### Task to carry out:
Identify each line of the entries below that contains the string "scientific", treating uppercase and lowercase as different, and copy every such line in full.
--- start Input records ---
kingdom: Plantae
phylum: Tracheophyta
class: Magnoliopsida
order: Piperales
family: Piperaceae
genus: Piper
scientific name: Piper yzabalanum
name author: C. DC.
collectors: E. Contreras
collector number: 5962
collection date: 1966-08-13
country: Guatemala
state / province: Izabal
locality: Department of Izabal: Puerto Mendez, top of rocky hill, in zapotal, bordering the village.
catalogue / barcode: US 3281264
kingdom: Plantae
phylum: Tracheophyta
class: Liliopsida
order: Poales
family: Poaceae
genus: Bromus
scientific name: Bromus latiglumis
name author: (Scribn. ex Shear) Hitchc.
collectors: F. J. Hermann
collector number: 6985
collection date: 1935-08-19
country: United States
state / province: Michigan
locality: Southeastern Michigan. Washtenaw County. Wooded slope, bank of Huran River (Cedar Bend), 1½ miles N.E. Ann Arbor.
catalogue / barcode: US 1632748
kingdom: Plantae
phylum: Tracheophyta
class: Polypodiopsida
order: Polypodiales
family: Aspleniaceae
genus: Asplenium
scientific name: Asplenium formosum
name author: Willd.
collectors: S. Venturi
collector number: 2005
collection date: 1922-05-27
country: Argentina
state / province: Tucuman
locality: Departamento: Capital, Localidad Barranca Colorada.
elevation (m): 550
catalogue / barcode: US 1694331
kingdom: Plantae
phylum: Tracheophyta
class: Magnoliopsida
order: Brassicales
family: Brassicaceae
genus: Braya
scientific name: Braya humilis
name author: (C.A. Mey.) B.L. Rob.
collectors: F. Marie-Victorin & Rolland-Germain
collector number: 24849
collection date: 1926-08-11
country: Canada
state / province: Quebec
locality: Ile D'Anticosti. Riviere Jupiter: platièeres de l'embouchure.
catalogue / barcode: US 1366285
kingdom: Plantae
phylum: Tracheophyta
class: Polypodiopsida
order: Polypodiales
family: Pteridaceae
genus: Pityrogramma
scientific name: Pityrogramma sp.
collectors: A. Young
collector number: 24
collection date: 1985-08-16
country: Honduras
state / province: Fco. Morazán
--- end Input records ---
### Result of the task:
scientific name: Piper yzabalanum
scientific name: Bromus latiglumis
scientific name: Asplenium formosum
scientific name: Braya humilis
scientific name: Pityrogramma sp.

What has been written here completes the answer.